JAKARTA - Direktorat Lalu Lintas (Ditlantas) Polda Metro Jaya resmi menetapkan tersangka kepada model majalah dewasa, Tiara Ayu Fauziyah (25) yang menabrak driver ojek online (Ojol) bernama Muhammad Nur Irfan hingga mengalami patah kaki di kawasan Jalan Hayam Wuruk, Harmoni, Jakarta Pusat.
Direktur Lalu Lintas Polda Metro Jaya Kombes Halim Pagarra mengatakan, alasan pihak polisi tidak melakukan penahanan terhadap tersangka Tiara Ayu dikarenakan yang bersangkutan kooperatif ingin melakukan mediasi dengan keluarga korban.
“Dia (Tiara Ayu) Kooperatif, minimal ada usaha melakukan mediasi,” kata Halim saat di konfirmasi, Kamis (12/4/2018).
Selanjutnya, Halim juga mengatakan pihaknya melihat dari sisi kemanusiaan terhadap tersangka ini dikarenakan sedang ada orangtuanya yang sedang melakukan perawatan, apalagi korban mengaku sebagai tulang punggung keluarga.
“Dan saya juga kita lihat rasa kemanusian bahwa tersangka ini keluarganya tepatnya orangtuanya lagi cuci darah.
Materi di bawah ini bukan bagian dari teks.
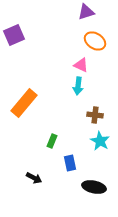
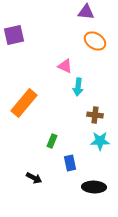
purple triangle: rotated 24 degrees clockwise
purple square: rotated 10 degrees clockwise
pink triangle: moved 16 px left, 1 px down
cyan arrow: moved 1 px down
cyan star: rotated 30 degrees counterclockwise
black ellipse: rotated 10 degrees counterclockwise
Dan tersangka juga tulang punggung dari keluarganya serta dia bilang kesaya mencari uang untuk kebutuhan cuci darah orangtuanya tersebut,” terang Halim.
(Baca juga: Model Tiara Ayu Lagi Mabuk Miras saat Tabrak Driver Ojek Online)
Halim mengatakan, meski tersangka telah melakukan tanggung jawab dengan menanggung biaya perawatan atas apa yang telah dilakukannya kepada Muhammad Nur Irfan hingga mengalami patah kaki proses hukum akan tetap dilanjutkan
"Dia inginkan proses damai, tapi tidak bisa selama hukum dan tetap dilanjutkan. Kalau itu (tanggung jawab) hanya meringankan daripada tersangka saja,” pungkasnya.
Peristiwa kecelakaan itu terjadi pada Senin 9 April kemarin sekira pukul 23.00 WIB. Tepat di lampu merah Harmoni mobil yang dikendarai Tiara Ayu oleng dan menabrak sepeda motor yang dikemudikan Irfan. Akibatnya, Irfan yang diketahui sebagai driver ojek online terpental dari motornya dan mengalami luka parah di bagian kaki.
(Baca juga: 3 Model "Hot" yang Lolos dari Bui Usai Terlibat Kecelakaan)
Saat itu juga, Tiara langsung digelandang ke Pos Polisi Gambir, Tiara marah-marah kepada polisi dan wartawan karena tidak mau disorot kamera. Akhirnya, Tiara dievakuasi ke Mapolres Jakarta Pusat untuk dilakukan pemeriksaan lebih lanjut.